FSM processing PUA taxation reimbursement payments for beneficiaries

By Bill Jaynes

The Kaselehlie Press

January 29, 2021

Pohnpei—The FSM National Government is in the process of issuing reimbursements of withheld taxes to recipients of the Pandemic Unemployment Assistance (PUA).  The US Department of Labor (DOL) issued the grant to the FSM for the purpose of aiding FSM residents who, because of the COVID-19 crisis, found themselves either unemployed or significantly under employed.

In the middle of last year, the FSM Congress passed a bill requiring that a 10 percent income tax and 15 percent Social Security payment should be withheld from each payment to approved beneficiaries of the PUA. FSM President Panuelo vetoed the bill and returned it to Congress.  Congress overturned the veto.

“Your Committee has reviewed Congressional Act No. 21-120, and the accompanying veto message (P.C. No. 21-301),” the Ways and Means Standing Committee Report recommending the override of the veto said. “Your Committee notes that the unemployment assistance grant that is forthcoming is more than enough to compensate an unemployed citizen of the Federated States of Micronesia even after the taxation is taken into account.  Your Committee believes that the revenue generated by taxing this windfall will benefit many other programs in the nation that are now struggling due to the COVID-19 pandemic.

“Your Committee further notes that during hearings on this bill, the Department of Finance and Administration and the Social Security Administration both supported the tax.  Taxing for social security purposes would, in fact, protect the benefits and eligibility of the unemployed to the social security safety net.  Your Committee has reviewed the President’s comments in P.C. No. 21-301 and your Committee has determined that the veto is purely based on policy,” the report said.

At the beginning of the ongoing sixth regular session of Congress, FSM President David Panuelo sent a bill to Congress that if enacted would rescind the PUA taxation law. Accompanying the bill and the President’s message urging its passage was a legal opinion issued by the FSM Department of Justice saying that the grant terms did not allow for the taxation of the benefits. Also accompanying the bill was the letter from the DOL that listed its reasons for curtailing the grant if withheld taxes were not reimbursed to beneficiaries.

According to Joses Gallen, the FSM Secretary for the Department of Justice, though Congress did not act to rescind the law, the reimbursements are still going out to PUA beneficiaries and will not be withheld in future.  He said that Congress did not feel the need to rescind the law because their legal counsel advised the members that the law already had a “saving clause” built into it. That clause says that the legislated taxes would be paid unless the grant conditions prohibit.

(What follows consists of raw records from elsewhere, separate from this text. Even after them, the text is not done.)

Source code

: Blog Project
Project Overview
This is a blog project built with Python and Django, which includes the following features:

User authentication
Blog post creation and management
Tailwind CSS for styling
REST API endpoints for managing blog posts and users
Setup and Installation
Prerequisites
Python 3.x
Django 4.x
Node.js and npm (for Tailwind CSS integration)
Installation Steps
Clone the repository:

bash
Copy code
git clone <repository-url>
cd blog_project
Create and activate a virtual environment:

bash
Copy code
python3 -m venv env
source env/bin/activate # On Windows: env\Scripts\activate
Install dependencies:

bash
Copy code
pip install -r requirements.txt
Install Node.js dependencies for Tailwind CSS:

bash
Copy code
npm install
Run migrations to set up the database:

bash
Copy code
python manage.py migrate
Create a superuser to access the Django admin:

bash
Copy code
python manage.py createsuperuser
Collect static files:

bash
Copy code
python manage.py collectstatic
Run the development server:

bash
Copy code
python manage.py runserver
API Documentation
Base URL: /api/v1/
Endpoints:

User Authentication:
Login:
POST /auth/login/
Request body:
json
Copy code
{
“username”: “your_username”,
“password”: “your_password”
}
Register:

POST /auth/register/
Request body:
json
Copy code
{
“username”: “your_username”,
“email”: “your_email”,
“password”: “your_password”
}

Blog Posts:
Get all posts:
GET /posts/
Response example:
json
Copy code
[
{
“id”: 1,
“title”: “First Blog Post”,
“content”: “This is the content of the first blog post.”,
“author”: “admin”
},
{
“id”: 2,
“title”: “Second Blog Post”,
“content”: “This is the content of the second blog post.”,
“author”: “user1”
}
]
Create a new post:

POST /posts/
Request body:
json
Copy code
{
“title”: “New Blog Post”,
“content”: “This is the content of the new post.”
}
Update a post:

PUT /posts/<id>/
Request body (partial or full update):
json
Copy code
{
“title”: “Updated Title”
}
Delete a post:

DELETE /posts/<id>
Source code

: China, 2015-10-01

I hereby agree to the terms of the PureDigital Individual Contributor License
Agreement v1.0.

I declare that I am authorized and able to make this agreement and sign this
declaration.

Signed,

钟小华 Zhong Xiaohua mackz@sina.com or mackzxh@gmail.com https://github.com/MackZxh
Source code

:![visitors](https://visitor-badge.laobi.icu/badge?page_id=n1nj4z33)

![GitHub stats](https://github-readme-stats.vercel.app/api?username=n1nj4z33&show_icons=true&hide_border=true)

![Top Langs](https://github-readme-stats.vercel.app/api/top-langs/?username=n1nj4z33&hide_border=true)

“When the US Dept of Labor sent its decision that no tax was a grant condition, we all agreed that no tax can be deducted,” Secretary Gallen explained in a Facebook message. “This was the AG’s legal position, but it was not really clear before. It became clearer when we submitted that question to the Department of Labor legal counsel responding that yes the stimulus grant has the condition that no tax can be deducted.”

“Ultimately, with or without the repeal, the deducted taxes will be reimbursed,” Secretary Gallen wrote.